## SELECTED TEXT:
+ + + + +
= Robert Dick Gillespie =

Scottish psychiatrist (1897–1945)

Robert Dick Gillespie (15 December 1897, Glasgow - 30 October 1945) was a Scottish psychiatrist who made a sinificant contribution to the development of psychiatry. He co-authored A Textbook of Psychiatry with David Henderson, the first edition of which appeared in 1927. He worked on updated editions until 1940 when the fifth edition was published. A contemporary review in Brain recognised that this textbook had become the standard book on the subject. The sixth edition in which he participated in updating, was published in 1945 shortly before his death.
+ + + + +
## RECORD EXCERPTS:
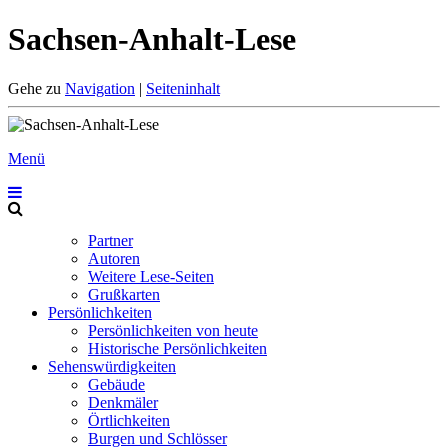
Sachsen-Anhalt-Lese
Gehe zu
Navigation
|
Seiteninhalt
Menü
Partner
Autoren
Weitere Lese-Seiten
Grußkarten
Persönlichkeiten
Persönlichkeiten von heute
Historische Persönlichkeiten
Sehenswürdigkeiten
Gebäude
Denkmäler
Örtlichkeiten
Burgen und Schlösser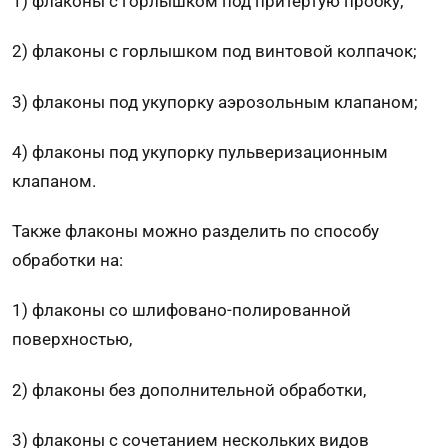
1) флаконы с горлышком под притертую пробку;
2) флаконы с горлышком под винтовой колпачок;
3) флаконы под укупорку аэрозольным клапаном;
4) флаконы под укупорку пульверизационным
клапаном.
Также флаконы можно разделить по способу
обработки на:
1) флаконы со шлифовано-полированной
поверхностью,
2) флаконы без дополнительной обработки,
3) флаконы с сочетанием нескольких видов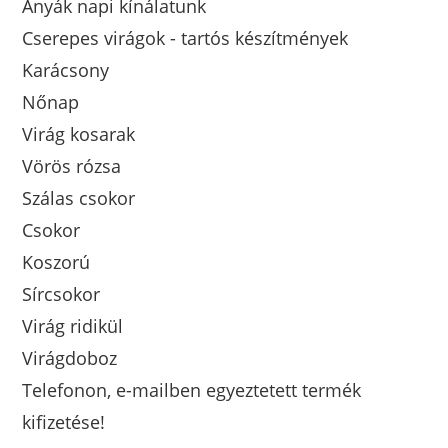
Anyák napi kínálatunk
Cserepes virágok - tartós készítmények
Karácsony
Nőnap
Virág kosarak
Vörös rózsa
Szálas csokor
Csokor
Koszorú
Sírcsokor
Virág ridikül
Virágdoboz
Telefonon, e-mailben egyeztetett termék
kifizetése!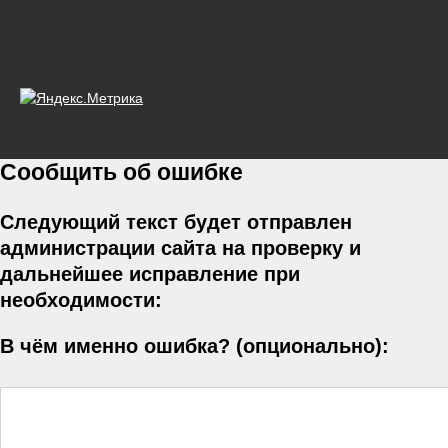
Сообщить об ошибке
Следующий текст будет отправлен
администрации сайта на проверку и
дальнейшее исправление при
необходимости:
В чём именно ошибка? (опционально):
+ + + + +
Resume the biography of the psychiatrist Robert Dick Gillespie, picking up after its last sentence.

Robert was born in Glasgow to Campbell and Helenor Margaret (Beattie) Gillespie. After attending Hutchesons' Grammar School he went on to study at University of Glasgow. He worked at the Western Infirmary, a teaching hospital linked to the University, he then took on the role of assistant physician at the Glasgow Royal Asylum, Gartnavel, which was directed by David Henderson. He qualified as a Doctor of Medicine in 1924, and then in 1925 worked as an assistant psychiatrist at The Henry Phipps Psychiatric Clinic. Here he came under the influence of Dr Adolf Meyer who ran the clinic. Meyer's influence was shown in his collaborative work with Henderson up and till his death.